A recent comprehensive review of twenty-seven research studies involving clinical samples supports this theory, demonstrating consistent associations between perceived burdensomeness and both suicidal ideation and suicide attempts (Hill & Pettit, 2014). Taking this theory into account, it is possible that suicidal individuals, who often might already feel like they are a resource liability, struggle to communicate their suicidal thoughts and/or behaviors because they do not want to worry others or put pressure upon others to intervene.
Thus, suicidal individuals may suppress signs that they are contemplating suicide to prevent further feelings of being a burden on others. Findings from a recent qualitative study exploring the motivation behind choosing to disclose suicidal urges has supported this hypothesis (Fulginiti & Frey, 2018).
Specifically, results indicated that individuals with lived experience that reported increased tendencies to disclose their suicidal urges also reported lower levels of burdensomeness prior to disclosure (Fulginiti & Frey, 2018).
In summary, there are several possible explanations for the discrepancy between increased suicide prevention initiatives alongside the continued perception of suicide as unexpected to loved ones left behind. It is possible that attempters do exhibit warning signs; however, others don’t recognize, understand, and/or validate them, creating an invalidating environment.
It is also possible that attempters gradually begin to suppress signs because of feared stigma from others and/or feelings of burdensomeness. This in turn may lead to increased difficulty for potential observers to recognize warning signs and suicide risk.
It is also possible that attempters try to suppress their suffering from the start, resulting in loved ones not being given the opportunity to realize individuals are at imminent risk.
The WHO has estimated that more than 800,000 individuals die by suicide each year (Dedić, 2016); thus, past approaches to identify and understand the warning signs of suicide may be insufficient.
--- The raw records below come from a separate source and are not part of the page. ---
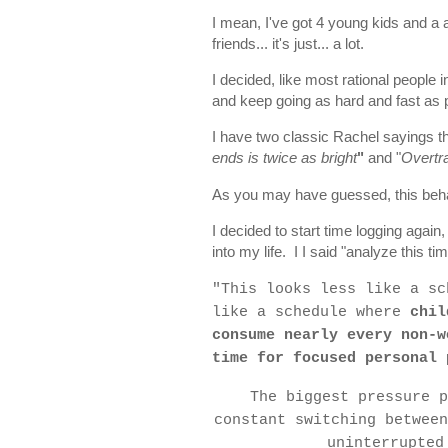
I mean, I've got 4 young kids and a a
friends... it's just... a lot.
I decided, like most rational people in
and keep going as hard and fast as pos
I have two classic Rachel sayings th
ends is twice as bright
"
and "
Overtra
As you may have guessed, this beha
I decided to start time logging agai
into my life. I I said "analyze this ti
"
This looks less like a sc
like a schedule where
chil
consume nearly every non-w
time for focused personal 
The biggest pressure p
constant switching between
uninterrupted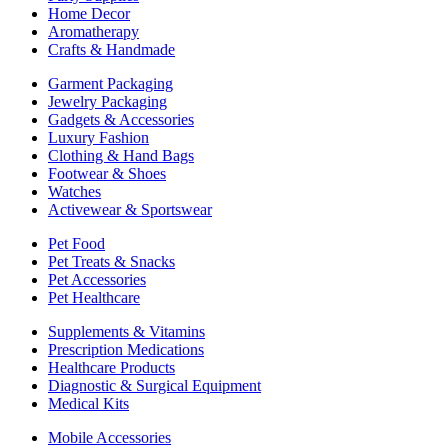
Home Decor
Aromatherapy
Crafts & Handmade
Garment Packaging
Jewelry Packaging
Gadgets & Accessories
Luxury Fashion
Clothing & Hand Bags
Footwear & Shoes
Watches
Activewear & Sportswear
Pet Food
Pet Treats & Snacks
Pet Accessories
Pet Healthcare
Supplements & Vitamins
Prescription Medications
Healthcare Products
Diagnostic & Surgical Equipment
Medical Kits
Mobile Accessories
Past research has indicated that the majority of individuals who attempt suicide communicate directly and/or indirectly about their ideation and intent prior to their attempt (Hawton et al., 1999; Robins et al., 1959; Rudestam, 1971), yet suicide remains difficult to predict. Therefore, investigating relevant factors associated with risk by speaking directly to suicide attempters may be most enlightening.
These individuals are best suited to provide information about their exhibition of warning signs prior to an attempt and may provide insight as to why deaths by suicide are still seen as predominantly unexpected. Speaking directly to suicide attempters also provides an important opportunity to understand the “actor’s” point of view which enables us to evaluate the presence of the actor-observer bias without having to use hypothetical vignettes and participants’ imaginations.
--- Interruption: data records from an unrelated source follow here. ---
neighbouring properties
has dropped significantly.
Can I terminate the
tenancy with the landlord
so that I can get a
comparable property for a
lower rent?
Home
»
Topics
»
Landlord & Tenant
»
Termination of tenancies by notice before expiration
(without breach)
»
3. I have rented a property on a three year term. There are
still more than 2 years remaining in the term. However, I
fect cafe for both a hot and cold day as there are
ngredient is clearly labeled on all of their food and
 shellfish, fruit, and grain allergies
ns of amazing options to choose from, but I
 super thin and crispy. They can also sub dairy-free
Guided by the prior literature, the aim of the current study was to understand what factors contribute to the discrepancy between known warning signs and suicide predictability using qualitative interviews with adults with lived experience of suicide attempts. Conducting qualitative research is vital within this population (Cutcliffe, 2003) and allows attempters to discuss their unique perceptions of the warning signs that they may or may not have exhibited to others, what led to their decisions to disclose or withhold, and the reactions they received.